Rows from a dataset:

·····

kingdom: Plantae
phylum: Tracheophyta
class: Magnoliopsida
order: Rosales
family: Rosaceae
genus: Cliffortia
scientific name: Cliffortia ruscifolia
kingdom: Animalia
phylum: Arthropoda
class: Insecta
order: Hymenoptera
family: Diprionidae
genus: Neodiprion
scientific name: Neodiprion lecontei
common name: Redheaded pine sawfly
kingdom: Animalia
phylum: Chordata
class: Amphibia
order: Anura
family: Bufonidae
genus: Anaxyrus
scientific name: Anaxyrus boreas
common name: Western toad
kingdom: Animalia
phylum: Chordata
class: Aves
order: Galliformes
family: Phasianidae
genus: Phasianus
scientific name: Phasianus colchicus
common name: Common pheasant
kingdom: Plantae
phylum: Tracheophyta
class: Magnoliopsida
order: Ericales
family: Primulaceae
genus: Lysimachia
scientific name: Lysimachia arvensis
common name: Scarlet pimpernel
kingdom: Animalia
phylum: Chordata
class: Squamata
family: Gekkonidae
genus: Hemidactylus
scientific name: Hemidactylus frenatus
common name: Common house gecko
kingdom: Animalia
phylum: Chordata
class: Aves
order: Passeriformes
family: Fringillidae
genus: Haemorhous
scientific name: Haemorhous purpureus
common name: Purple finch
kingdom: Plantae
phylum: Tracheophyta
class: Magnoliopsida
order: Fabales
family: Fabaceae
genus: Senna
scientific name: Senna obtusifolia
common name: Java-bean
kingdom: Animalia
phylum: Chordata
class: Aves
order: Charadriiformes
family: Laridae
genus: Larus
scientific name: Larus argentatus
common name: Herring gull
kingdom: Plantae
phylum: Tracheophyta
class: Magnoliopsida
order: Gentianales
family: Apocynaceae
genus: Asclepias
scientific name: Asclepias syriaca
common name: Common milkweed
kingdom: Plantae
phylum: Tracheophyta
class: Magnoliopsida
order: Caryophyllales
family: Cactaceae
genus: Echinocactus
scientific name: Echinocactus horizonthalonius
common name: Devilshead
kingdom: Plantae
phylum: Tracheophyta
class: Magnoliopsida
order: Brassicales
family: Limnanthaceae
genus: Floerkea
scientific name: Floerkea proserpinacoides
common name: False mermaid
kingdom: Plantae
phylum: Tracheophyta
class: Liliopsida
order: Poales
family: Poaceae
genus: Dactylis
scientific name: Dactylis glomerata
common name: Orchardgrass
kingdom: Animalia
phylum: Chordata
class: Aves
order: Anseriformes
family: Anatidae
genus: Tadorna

·····

#### REQUIRED TASK
Copy the records exactly, starting at the beginning of the records and ending at the line that contains "common name: Orchardgrass", with both ends included.

#### RESPONSE
kingdom: Plantae
phylum: Tracheophyta
class: Magnoliopsida
order: Rosales
family: Rosaceae
genus: Cliffortia
scientific name: Cliffortia ruscifolia
kingdom: Animalia
phylum: Arthropoda
class: Insecta
order: Hymenoptera
family: Diprionidae
genus: Neodiprion
scientific name: Neodiprion lecontei
common name: Redheaded pine sawfly
kingdom: Animalia
phylum: Chordata
class: Amphibia
order: Anura
family: Bufonidae
genus: Anaxyrus
scientific name: Anaxyrus boreas
common name: Western toad
kingdom: Animalia
phylum: Chordata
class: Aves
order: Galliformes
family: Phasianidae
genus: Phasianus
scientific name: Phasianus colchicus
common name: Common pheasant
kingdom: Plantae
phylum: Tracheophyta
class: Magnoliopsida
order: Ericales
family: Primulaceae
genus: Lysimachia
scientific name: Lysimachia arvensis
common name: Scarlet pimpernel
kingdom: Animalia
phylum: Chordata
class: Squamata
family: Gekkonidae
genus: Hemidactylus
scientific name: Hemidactylus frenatus
common name: Common house gecko
kingdom: Animalia
phylum: Chordata
class: Aves
order: Passeriformes
family: Fringillidae
genus: Haemorhous
scientific name: Haemorhous purpureus
common name: Purple finch
kingdom: Plantae
phylum: Tracheophyta
class: Magnoliopsida
order: Fabales
family: Fabaceae
genus: Senna
scientific name: Senna obtusifolia
common name: Java-bean
kingdom: Animalia
phylum: Chordata
class: Aves
order: Charadriiformes
family: Laridae
genus: Larus
scientific name: Larus argentatus
common name: Herring gull
kingdom: Plantae
phylum: Tracheophyta
class: Magnoliopsida
order: Gentianales
family: Apocynaceae
genus: Asclepias
scientific name: Asclepias syriaca
common name: Common milkweed
kingdom: Plantae
phylum: Tracheophyta
class: Magnoliopsida
order: Caryophyllales
family: Cactaceae
genus: Echinocactus
scientific name: Echinocactus horizonthalonius
common name: Devilshead
kingdom: Plantae
phylum: Tracheophyta
class: Magnoliopsida
order: Brassicales
family: Limnanthaceae
genus: Floerkea
scientific name: Floerkea proserpinacoides
common name: False mermaid
kingdom: Plantae
phylum: Tracheophyta
class: Liliopsida
order: Poales
family: Poaceae
genus: Dactylis
scientific name: Dactylis glomerata
common name: Orchardgrass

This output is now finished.